Now, let’s get closer to the point. The tactic we are going to test has a certain mission: in order to beat laziness we can try not doing anything. Let’s suppose that you have something urgent or important to do, but you feel lazy to do that. It’s ok. First of all, let’s apply the strategy we were talking about before, and make a plan. You should schedule your activity, so take a piece of paper and write down on it, when you are going to start doing the task and for how long you are going to be busy with it. For example, “Today from 11 a.m. to 2 p.m.” or “Tomorrow from 9 a.m. to 11 a.m.” The most probably, when the mentioned time has come, you start feeling lazy again. What actually do you need to do to fight with it?

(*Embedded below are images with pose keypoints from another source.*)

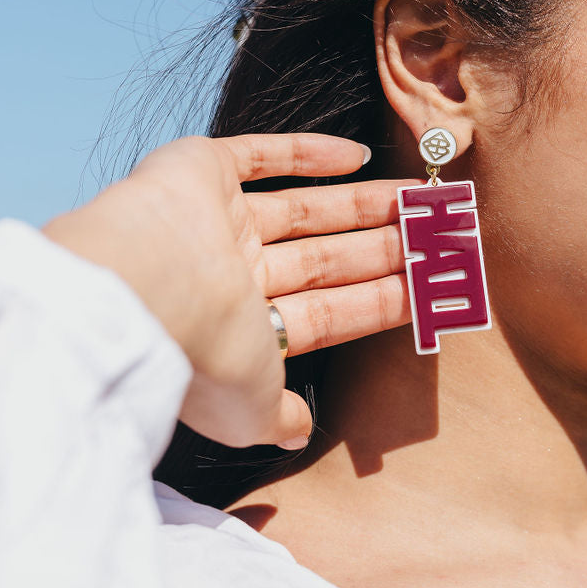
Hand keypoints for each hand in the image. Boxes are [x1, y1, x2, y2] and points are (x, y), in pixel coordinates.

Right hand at [42, 133, 412, 449]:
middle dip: (386, 250)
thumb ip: (280, 418)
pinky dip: (308, 152)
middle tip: (443, 237)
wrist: (144, 292)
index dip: (385, 302)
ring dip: (365, 204)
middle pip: (328, 258)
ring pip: (306, 209)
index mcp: (245, 330)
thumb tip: (297, 435)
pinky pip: (260, 155)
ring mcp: (218, 222)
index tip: (434, 290)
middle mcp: (233, 275)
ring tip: (424, 199)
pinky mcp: (200, 171)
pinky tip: (358, 155)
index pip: (331, 313)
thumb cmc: (202, 356)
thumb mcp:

Ok: when the scheduled time came, give up doing what you were doing before, get up from your place and stand in the middle of the room (standing is better than sitting or laying down, I hope you understand why!). Do not do anything and just go with the flow of your thoughts, until you start feeling like you are ready to start doing the task you planned to do. Not doing anything and just standing still is quite unpleasant and hard, so it will eventually come to your mind that you need to start doing your task. So, take your time for choosing from two alternatives: the thing you need to do, or doing nothing, From my own experience, I can tell you that the longest it took me to stand and wait for the inspiration to come, was 5 minutes. Hint: do not think about how complicated and long the task can be, just think about doing the first step. It’s like pressing “Start” button on your computer: find the way to begin, and it will be easier to proceed.

You can apply the same tactic in the situation, when you start feeling lazy in the middle of doing you task or assignment. Go back to the room and stand still doing nothing for a while. Believe me, very soon you will feel like being back to your task. This technique is applicable for any sort of tasks or activities, in any situation. And it’s advantage is: there is no need in making extra efforts or persuading yourself that you need to start working on something. Moreover, do not try to control your thoughts and just go with the flow. Most probably, inspiration and motivation will come soon. Good luck!